The lingering controversy on whether or not Nigeria should be restructured has refused to exit the front burner since it was stoked in the second quarter of this year. It really started when President Muhammadu Buhari indicated that the report of the 2014 National Conference convened by his predecessor, -President Goodluck Jonathan’s government, was fit for the archives.
“I advised against the issue of National Conference…I never liked the priority of that government on that particular issue, because it meant that what the National Assembly could have handled was handed to the Conference…, the President stated.
Buhari, thereafter, also declared that “the unity of Nigeria is not negotiable”, in reference to the massive destruction of oil and gas infrastructure and pipelines by militants in the Niger Delta region. Again, comments credited to the Secretary to the Government of the Federation (SGF), Mr. Babachir David Lawal, that the 2014 national confab was mere ‘job for the boys’, ignited widespread public wrath and contentions, particularly in the circle of delegates to the said conference and other eminent Nigerians, too numerous to list and across geopolitical divides, that either felt restructuring is the right way for the country to go or the contrary.
Central to the ‘National Question’ would, among others, however, include Nigeria’s federalist hypocrisy that confers monstrous powers on the Federal Government and concedes scant powers and autonomy to the federating units (states) in organising governance and mobilising/utilising their own resources; power sharing arrangement among federating constituents is also vague, marginalisation and fears of oppression by minority and even some majority tribes are largely unaddressed, while acceptable revenue sharing formula between the three tiers of government (federal, state and local), as well as resource control and peculiar problems of oil bearing communities, and so forth, have remained nagging issues
for many decades now.
Of a truth, the Buhari government is grappling with daunting national challenges, like former Vice President Atiku Abubakar, one of the pro-restructuring apostles, has rightly pointed out. They include rebuilding the nation’s battered economy; creating jobs to contain widespread unemployment, poverty, frustration and desperation feeding the crime pool; fighting corruption; and securing the country and its citizens from terrorism amid other life-threatening crimes. Many, like Atiku, strongly believe the aforementioned problems may be expressly or remotely related to the flawed federation the country has been engineering, particularly after the first and second military coups of January 15 and July 28, 1966, respectively; and that restructuring will help address some of the country’s prevailing economic and security challenges.
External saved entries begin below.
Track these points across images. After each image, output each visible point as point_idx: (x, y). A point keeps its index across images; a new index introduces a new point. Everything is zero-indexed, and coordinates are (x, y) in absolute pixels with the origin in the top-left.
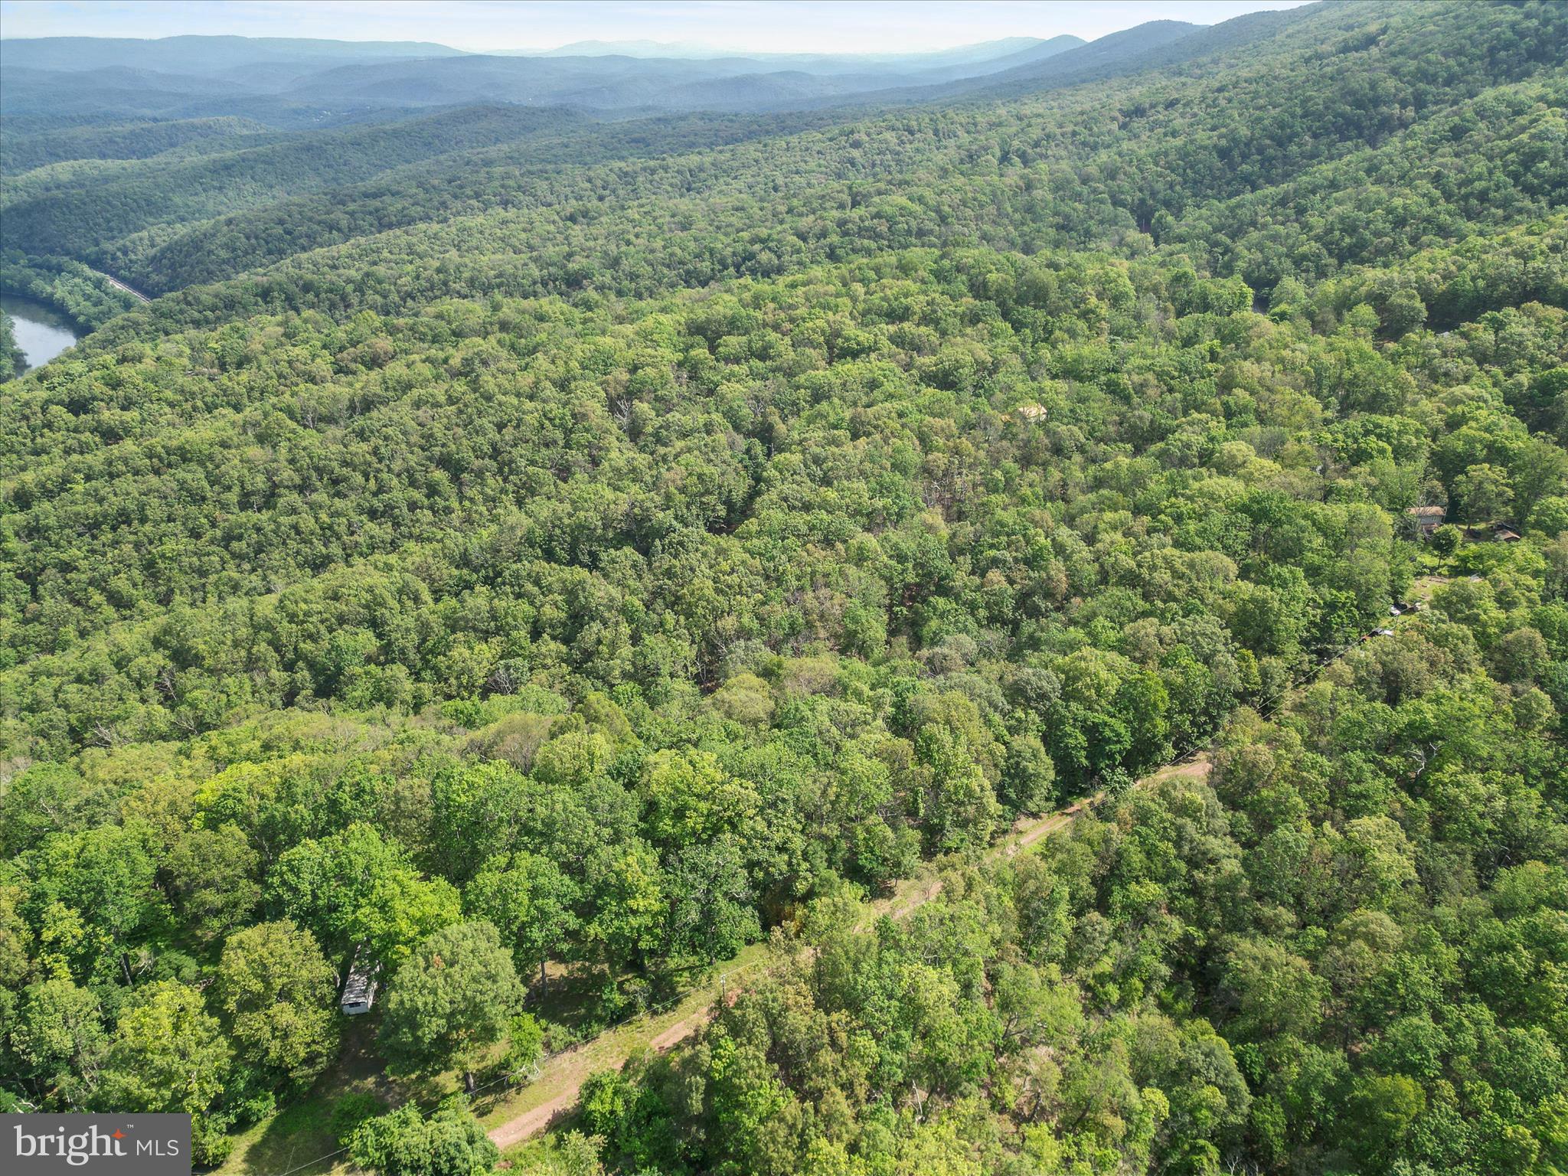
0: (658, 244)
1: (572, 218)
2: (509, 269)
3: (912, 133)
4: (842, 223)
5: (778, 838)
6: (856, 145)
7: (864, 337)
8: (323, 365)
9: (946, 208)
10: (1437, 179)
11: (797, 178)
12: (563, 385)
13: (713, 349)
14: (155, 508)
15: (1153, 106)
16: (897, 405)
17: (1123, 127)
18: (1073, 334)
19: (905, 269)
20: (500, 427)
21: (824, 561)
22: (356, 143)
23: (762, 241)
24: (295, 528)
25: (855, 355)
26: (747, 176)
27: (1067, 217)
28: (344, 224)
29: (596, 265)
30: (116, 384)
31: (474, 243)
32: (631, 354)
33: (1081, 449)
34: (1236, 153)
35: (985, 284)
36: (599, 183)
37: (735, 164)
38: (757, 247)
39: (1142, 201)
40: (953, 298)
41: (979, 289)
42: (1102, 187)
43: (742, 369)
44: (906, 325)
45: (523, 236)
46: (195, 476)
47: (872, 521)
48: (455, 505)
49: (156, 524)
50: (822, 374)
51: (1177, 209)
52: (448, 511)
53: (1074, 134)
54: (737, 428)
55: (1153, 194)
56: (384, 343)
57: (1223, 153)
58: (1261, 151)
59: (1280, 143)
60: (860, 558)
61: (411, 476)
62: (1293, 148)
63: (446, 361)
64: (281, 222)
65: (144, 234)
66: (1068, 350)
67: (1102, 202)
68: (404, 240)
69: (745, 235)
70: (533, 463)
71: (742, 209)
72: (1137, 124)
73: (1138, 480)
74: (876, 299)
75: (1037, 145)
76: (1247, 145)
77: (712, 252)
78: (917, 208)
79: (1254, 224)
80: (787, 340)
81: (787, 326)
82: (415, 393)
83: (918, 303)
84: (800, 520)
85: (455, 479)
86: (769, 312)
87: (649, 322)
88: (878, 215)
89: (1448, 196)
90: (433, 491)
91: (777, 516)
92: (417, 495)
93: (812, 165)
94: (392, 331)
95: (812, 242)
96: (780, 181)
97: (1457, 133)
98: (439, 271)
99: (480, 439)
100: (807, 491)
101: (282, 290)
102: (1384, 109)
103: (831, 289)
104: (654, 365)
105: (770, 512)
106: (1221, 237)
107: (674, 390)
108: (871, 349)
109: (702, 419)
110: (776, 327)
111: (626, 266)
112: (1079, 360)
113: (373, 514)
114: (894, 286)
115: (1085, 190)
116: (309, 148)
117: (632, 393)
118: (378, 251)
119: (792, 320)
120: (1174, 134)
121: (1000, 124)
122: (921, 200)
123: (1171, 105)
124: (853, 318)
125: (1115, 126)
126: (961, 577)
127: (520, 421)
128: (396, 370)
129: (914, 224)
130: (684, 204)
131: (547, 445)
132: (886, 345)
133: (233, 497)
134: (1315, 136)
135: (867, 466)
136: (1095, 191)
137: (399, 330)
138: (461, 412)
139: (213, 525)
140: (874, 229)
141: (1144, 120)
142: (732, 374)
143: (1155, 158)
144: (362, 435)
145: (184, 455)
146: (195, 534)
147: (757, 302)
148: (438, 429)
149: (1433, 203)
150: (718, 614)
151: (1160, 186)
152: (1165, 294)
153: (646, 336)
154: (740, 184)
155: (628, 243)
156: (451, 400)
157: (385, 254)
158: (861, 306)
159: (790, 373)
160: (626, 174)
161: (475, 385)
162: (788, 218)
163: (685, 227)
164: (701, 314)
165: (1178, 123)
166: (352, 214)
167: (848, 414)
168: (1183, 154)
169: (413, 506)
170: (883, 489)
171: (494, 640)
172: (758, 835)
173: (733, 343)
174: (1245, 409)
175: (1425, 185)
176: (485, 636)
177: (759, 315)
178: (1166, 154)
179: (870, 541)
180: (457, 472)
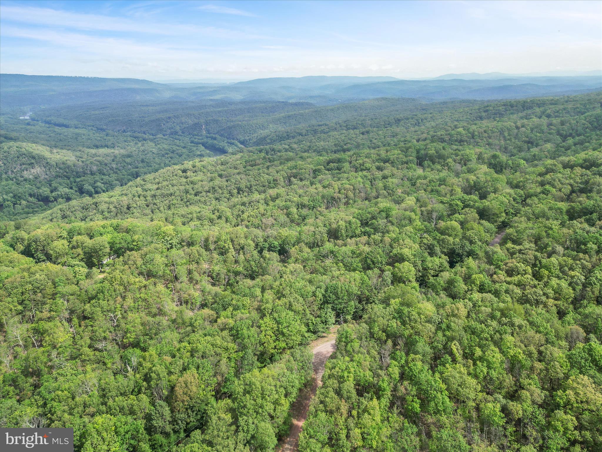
3: (513, 107)
9: (476, 133)
28: (304, 133)
36: (387, 123)
104: (305, 169)
173: (332, 165)
179: (294, 210)
180: (239, 190)
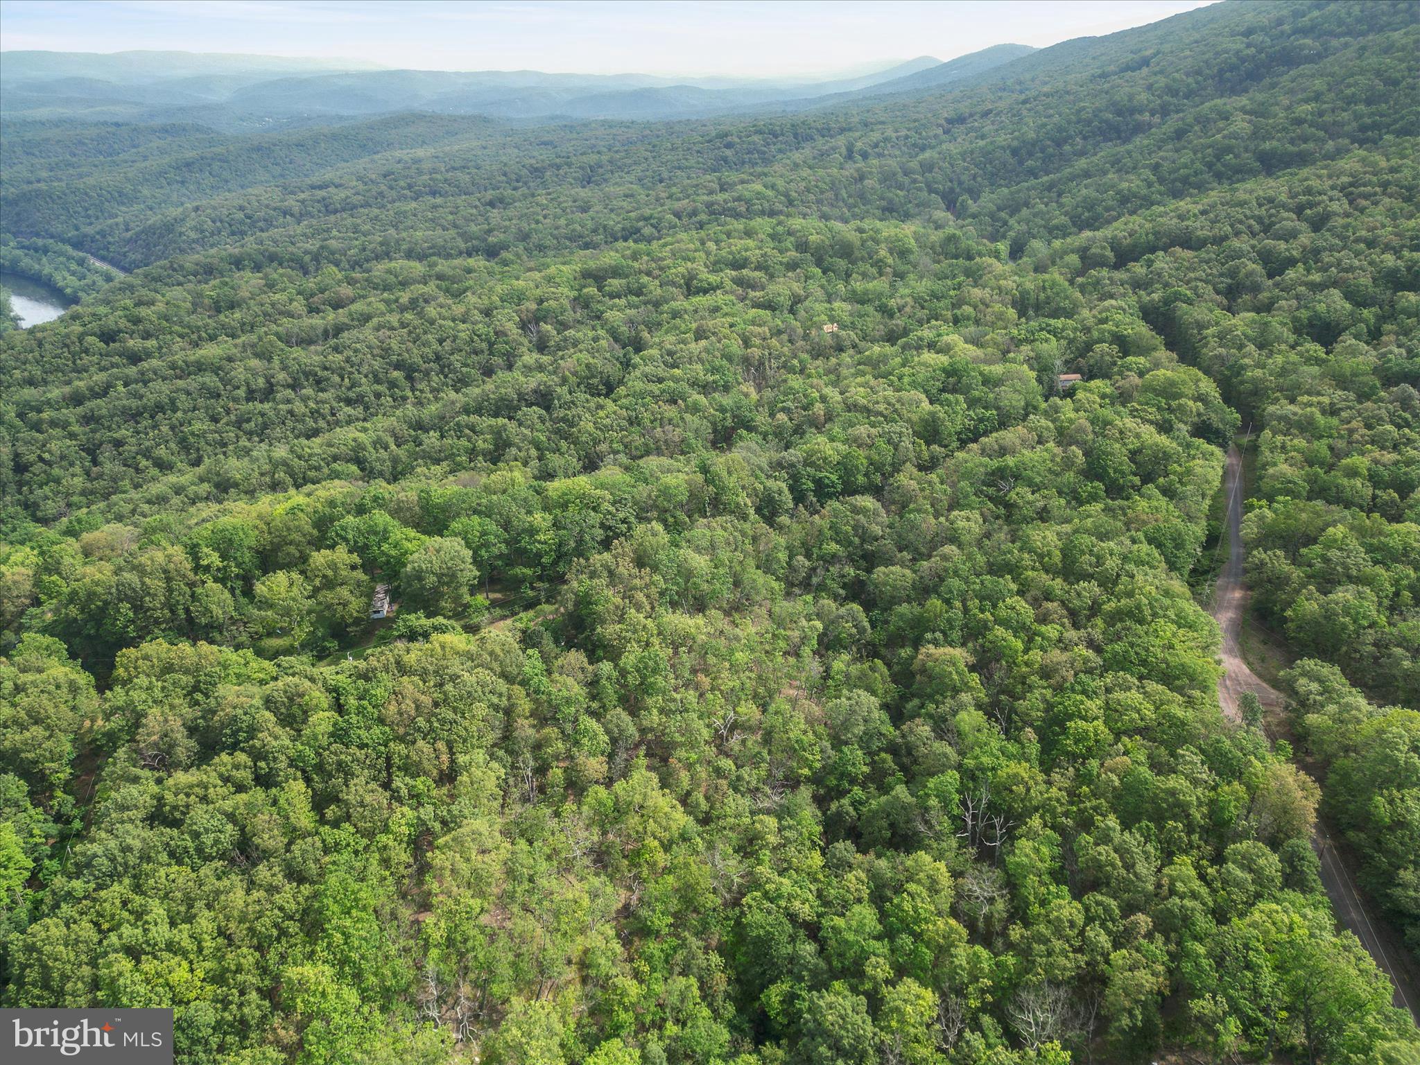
0: (562, 222)
1: (491, 204)
2: (440, 242)
3: (776, 136)
4: (709, 205)
5: (621, 515)
6: (729, 146)
7: (713, 279)
8: (298, 306)
9: (794, 194)
10: (1156, 168)
11: (679, 173)
12: (487, 313)
13: (600, 289)
14: (183, 401)
15: (971, 115)
16: (729, 319)
17: (946, 132)
18: (864, 275)
19: (749, 234)
20: (441, 341)
21: (670, 411)
22: (299, 145)
23: (646, 219)
24: (291, 412)
25: (705, 292)
26: (638, 171)
27: (891, 201)
28: (296, 210)
29: (511, 238)
30: (137, 321)
31: (409, 223)
32: (538, 292)
33: (854, 346)
34: (1023, 152)
35: (806, 243)
36: (513, 177)
37: (628, 161)
38: (641, 224)
39: (952, 190)
40: (781, 252)
41: (802, 247)
42: (920, 178)
43: (623, 302)
44: (745, 272)
45: (450, 217)
46: (210, 379)
47: (705, 388)
48: (410, 394)
49: (185, 412)
50: (680, 303)
51: (975, 194)
52: (404, 399)
53: (907, 137)
54: (616, 340)
55: (960, 183)
56: (346, 291)
57: (1015, 152)
58: (1042, 151)
59: (1059, 144)
60: (695, 409)
61: (375, 376)
62: (1067, 148)
63: (397, 301)
64: (241, 208)
65: (120, 220)
66: (858, 285)
67: (920, 189)
68: (349, 221)
69: (632, 215)
70: (467, 365)
71: (632, 196)
72: (959, 130)
73: (883, 359)
74: (723, 253)
75: (876, 146)
76: (1033, 145)
77: (605, 227)
78: (770, 193)
79: (1027, 204)
80: (657, 282)
81: (657, 272)
82: (375, 320)
83: (754, 255)
84: (656, 388)
85: (409, 378)
86: (643, 263)
87: (552, 270)
88: (739, 199)
89: (1161, 181)
90: (393, 385)
91: (639, 385)
92: (381, 388)
93: (692, 162)
94: (351, 282)
95: (685, 220)
96: (665, 175)
97: (1180, 134)
98: (381, 244)
99: (427, 350)
100: (661, 372)
101: (251, 259)
102: (1137, 117)
103: (692, 246)
104: (556, 299)
105: (635, 382)
106: (1003, 215)
107: (569, 316)
108: (718, 287)
109: (591, 334)
110: (649, 274)
111: (535, 238)
112: (866, 292)
113: (349, 402)
114: (738, 244)
115: (906, 180)
116: (259, 149)
117: (538, 318)
118: (328, 230)
119: (661, 269)
120: (983, 137)
121: (850, 130)
122: (773, 187)
123: (986, 114)
124: (706, 266)
125: (940, 131)
126: (761, 419)
127: (455, 338)
128: (358, 307)
129: (766, 205)
130: (583, 193)
131: (476, 353)
132: (728, 284)
133: (241, 392)
134: (1085, 138)
135: (704, 355)
136: (915, 181)
137: (356, 282)
138: (410, 332)
139: (228, 412)
140: (734, 209)
141: (962, 127)
142: (614, 306)
143: (963, 155)
144: (336, 349)
145: (200, 367)
146: (215, 419)
147: (635, 256)
148: (394, 344)
149: (1150, 185)
150: (597, 442)
151: (964, 178)
152: (939, 249)
153: (549, 280)
154: (632, 178)
155: (537, 222)
156: (403, 325)
157: (334, 232)
158: (712, 259)
159: (657, 304)
160: (536, 170)
161: (421, 315)
162: (668, 202)
163: (584, 210)
164: (592, 264)
165: (988, 128)
166: (303, 202)
167: (694, 326)
168: (986, 153)
169: (378, 395)
170: (714, 370)
171: (445, 464)
172: (609, 513)
173: (615, 283)
174: (968, 319)
175: (1147, 174)
176: (437, 462)
177: (636, 265)
178: (972, 152)
179: (702, 400)
180: (410, 372)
If we take the controversy dogging revenue allocation as an example, the report of the 1987 Nigerian Political Bureau (NPB) will be instructive. Recall that the NPB was established in 1986 by former military leader, General Ibrahim Badamasi Babangida.
The said bureau was acclaimed as one of the broadest political consultation exercises ever conducted in Nigerian history. Its charge included investigating theproblems of failed Nigerian political and democratic institutions, collating the socio-political views of Nigerians and submitting remedies to curtail the perceived shortcomings of the political and economic process. The verdict of the bureau on revenue allocation in the country is as follows:
“Revenue allocation…from the Federation Account among the different levels of government has been one of the most contentious and controversial issues in the nation’s political life. So contentious has the matter been that none of the formulae evolved at various times by a commission or by decree under different regimes since 1964 has gained general acceptability among the component units of the country. Indeed, the issue, like a recurring decimal, has painfully remained the first problem that nearly every incoming regime has had to grapple with since independence. In the process, as many as thirteen different attemptshave been made in devising an
acceptable revenue allocation formula, each of which is more remembered for the controversies it generated than issues settled”.
This being so, how can the matter be resolved without peaceful dialogue and restructuring in a democracy; especially considering the fact that before the Sir Jeremy Raisman and Professor Ronald Tress’ committee that reviewed the federal fiscal structure in pre-independence Nigeria in 1958,the then regions retained 100%
of mining rents and royalties; while under the Independence and Republican Constitutions of 1960 and 1963, respectively, such revenues were shared through the
Distributive Pool Account (DPA), with the regions of origin getting 50 percent, the FG 20 percent, and all the other regions 30 percent.
The Nigerian government should not shy away from these realities. It should, instead, explore best options from experienced democracies with similar challenges to navigate the storm.